Hi everyone,
I’ve been using the DPDK rte_flow asynchronous API to create a huge amount of rules at run-time, and I’ve been stunned at how slow the time it takes to rte_flow_async_create. For context, I did this:
uint64_t start_cycles = rte_get_tsc_cycles();
entry->src_rule_handle = rte_flow_async_create(dpdk_port_id, ctx->flow_queue_id, &async_op_params, Ptrs->offload.src_template_tables[dpdk_port_id], src_pattern, pattern_index, src_actions, 0, entry, &error);uint64_t
end_cycles = rte_get_tsc_cycles();
The difference averages around 1 million cycles.
My specs:
Device Type: ConnectX6DX
Part Number: MCX623106AN-CDA_Ax
Description: ConnectX-6 Dx EN adapter card; 100GbE; Dual-port QSFP56; PCIe 4.0/3.0 x16;
PSID: MT_0000000359
Versions: Current Available
FW 22.46.1006 N/A
PXE 3.8.0100 N/A
UEFI 14.39.0013 N/A
And I’m using DPDK version 24.11.2.
I have tried the following mitigation strategies:
- I tried toggling the
postponeflag with little effect. - I made sure to avoid contention by running the test with one thread only.

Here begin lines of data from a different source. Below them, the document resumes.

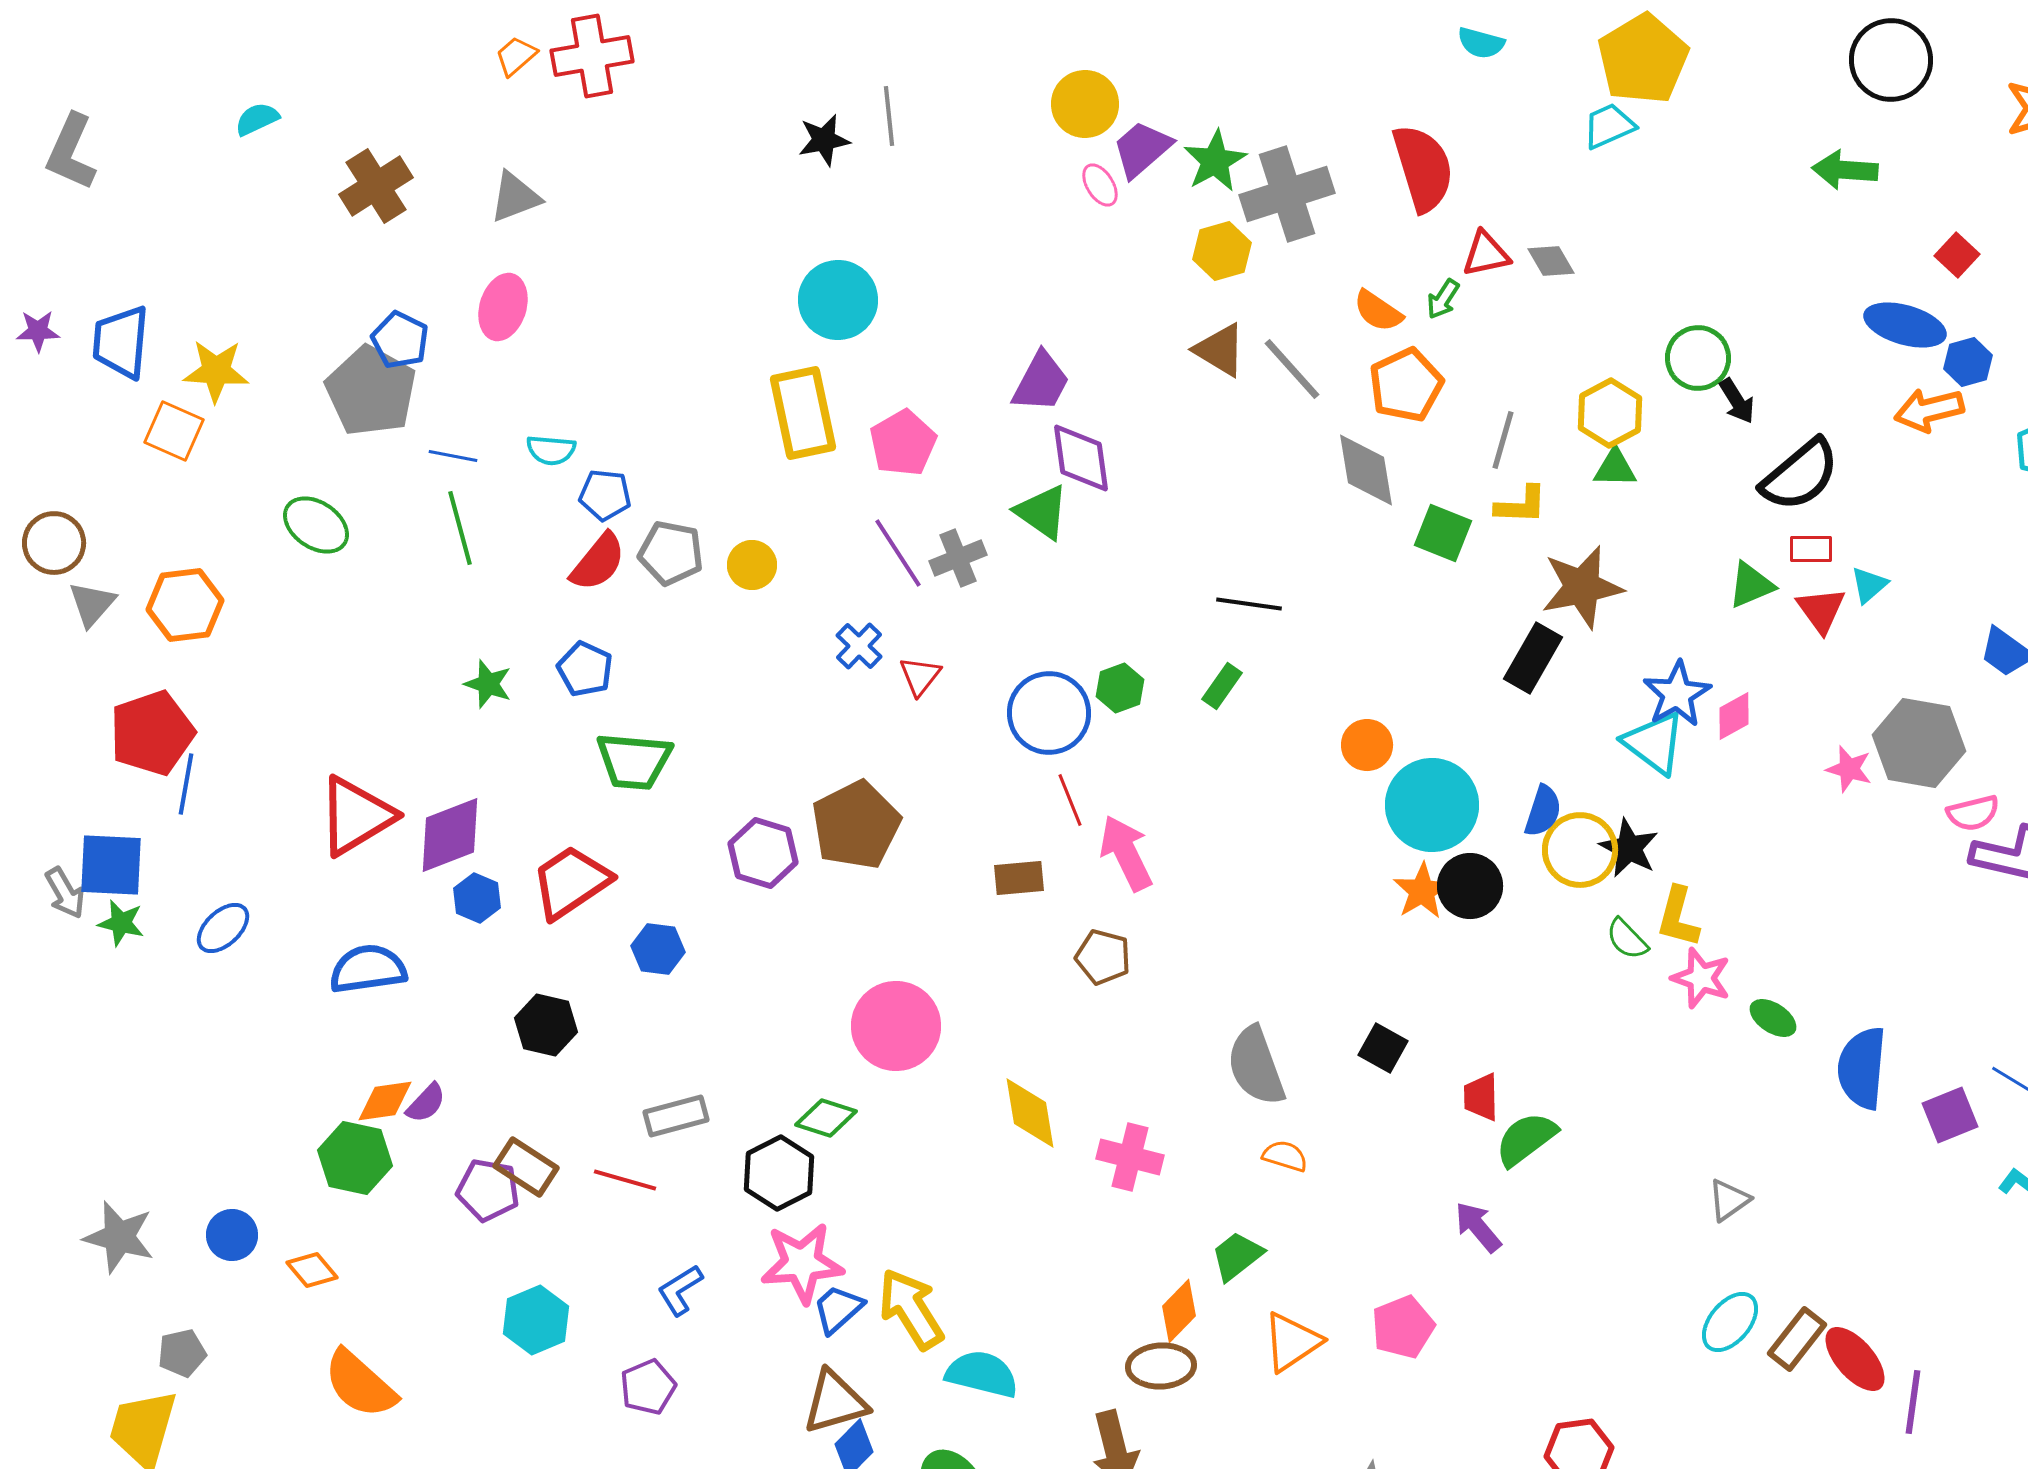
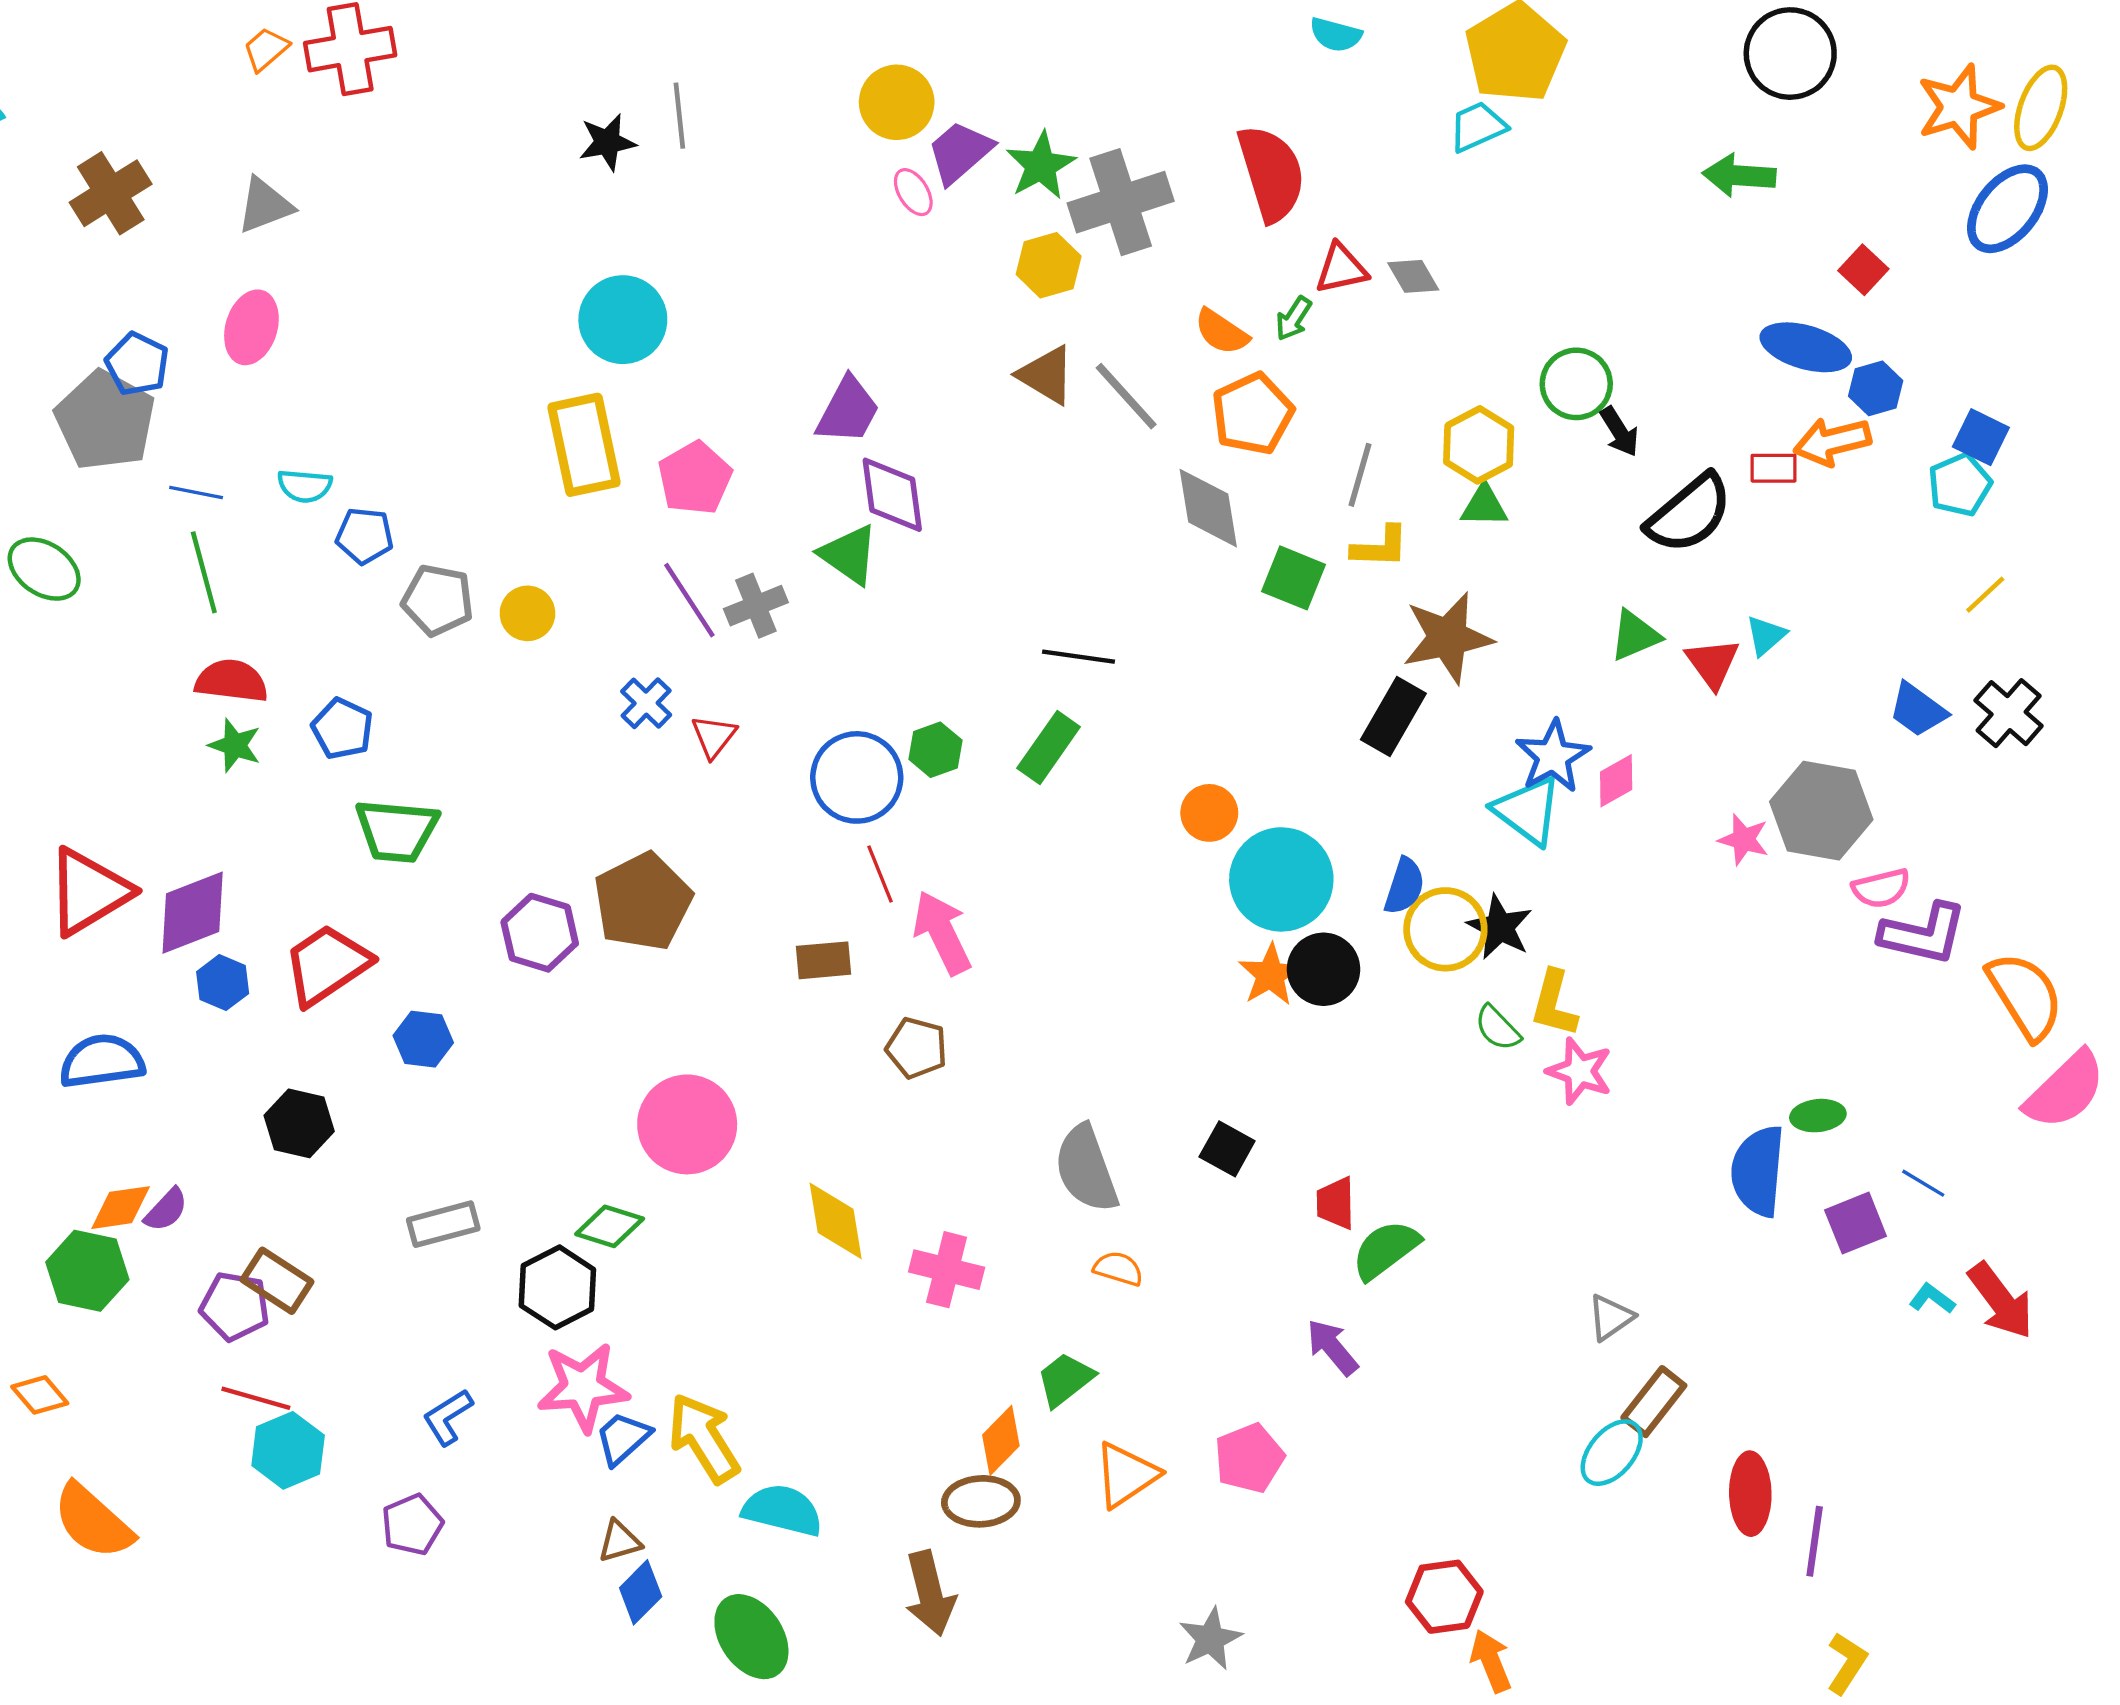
red rectangle: (1811, 549) -> (1774, 468), moved
red semicircle: (598, 562) -> (231, 681), moved, turned -122
green rectangle: (1222, 686) -> (1049, 748), size x1.4
green ellipse: (1773, 1018) -> (1818, 1116), moved, turned -39
red line: (625, 1180) -> (256, 1398), moved
brown rectangle: (1797, 1339) -> (1654, 1402), moved
red ellipse: (1855, 1359) -> (1750, 1494), turned 40
brown triangle: (835, 1402) -> (620, 1541), size x0.6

- I used four different NICs to verify my results.
- Always made sure to run
dv_flow_en=2. - Tried running on different groups, actions, and patterns. All made no effect on performance, except if I set the
src_patternto NULL, albeit this matches everything
Am I doing something wrong? I’m not seeing the huge throughput advertised.